# **Pre-processing**

---

## **Import Libraries & Data Loading**

In [20]:
import os.path as osp

import pandas as pd

data_folder = osp.join('..', 'resource', 'dataset')

In [21]:
metadata = pd.read_csv(osp.join(data_folder, 'metadata.csv'))
metadata = metadata[metadata['attributes'] != 'weather_description']

city_attri_df = pd.read_csv(osp.join(data_folder, 'raw', 'city_attributes.csv'))
feature_dfs = {
    attribute: pd.read_csv(f'{data_folder}/raw/{attribute}.csv')
    for attribute in metadata['attributes']
}

In [22]:
def preprocess_features(
    feature_df: pd.DataFrame
) -> pd.DataFrame:
    # date & time
    feature_df = feature_df.copy(True)
    feature_df['datetime'] = pd.to_datetime(feature_df['datetime'])
    feature_df['date'] = feature_df['datetime'].dt.date

    feature_df.drop(columns=['datetime'], inplace=True)

    # fill missing values with forward fill
    feature_df.drop(0, axis=0, inplace=True)
    feature_df.ffill(inplace=True)

    # remove date 2012-10-01
    feature_df = feature_df[feature_df['date'] != pd.to_datetime("2012-10-01").date()]
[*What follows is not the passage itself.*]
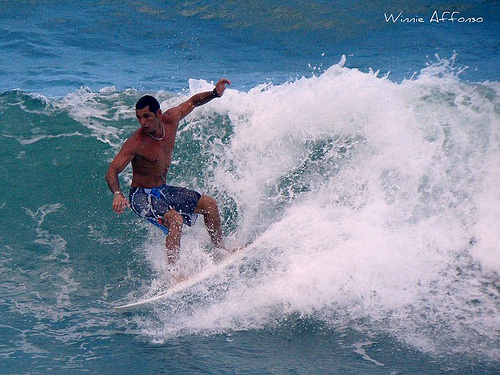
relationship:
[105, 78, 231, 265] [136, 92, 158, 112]
surfer has hair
    # aggregate by date and take mean
    return (feature_df
        .groupby(feature_df['date'])
        .mean(numeric_only=True)
        .reset_index()
    )

## **Preprocess data**

Remove nulls, normalize datetime and such

In [23]:
for attribute, df in feature_dfs.items():
    feature_dfs[attribute] = preprocess_features(df).set_index('date')

In [24]:
pd.DataFrame({
    attribute: df.isna().to_numpy().sum()
    for attribute, df in feature_dfs.items()
}, index=['Null Values'])

Unnamed: 0,humidity,pressure,temperature,wind_direction,wind_speed
Null Values,0,0,0,0,0


Normalizing values

For bounded values:

In [25]:
# humidity is [0, 100] %
feature_dfs['humidity'] = feature_dfs['humidity'] / 100

# wind direction is based on meteorological degrees [0, 360] clockwise starting from North
feature_dfs['wind_direction'] = feature_dfs['wind_direction'] / 360

For non-bounded values:

In [26]:
temp = feature_dfs['pressure']
pressure_min, pressure_max = temp.min(None), temp.max(None)

feature_dfs['pressure'] = (feature_dfs['pressure'] - pressure_min) / (pressure_max - pressure_min)


temp = feature_dfs['temperature']
temper_min, temper_max = temp.min(None), temp.max(None)

feature_dfs['temperature'] = (feature_dfs['temperature'] - temper_min) / (temper_max - temper_min)


temp = feature_dfs['wind_speed']
wind_min, wind_max = temp.min(None), temp.max(None)

feature_dfs['wind_speed'] = (feature_dfs['wind_speed'] - wind_min) / (wind_max - wind_min)

## **Save preprocessed data**

In [31]:
pd.DataFrame({
    'humidity': {'min': 0, 'max': 100},
    'pressure': {'min': pressure_min, 'max': pressure_max},
    'temperature': {'min': temper_min, 'max': temper_max},
    'wind_direction': {'min': 0, 'max': 360},
    'wind_speed': {'min': wind_min, 'max': wind_max},
}).to_csv(osp.join(data_folder, 'preprocessed', 'metascale.csv'))

In [32]:
for attribute, df in feature_dfs.items():
    df.to_csv(osp.join(data_folder, 'preprocessed', f'{attribute}.csv'))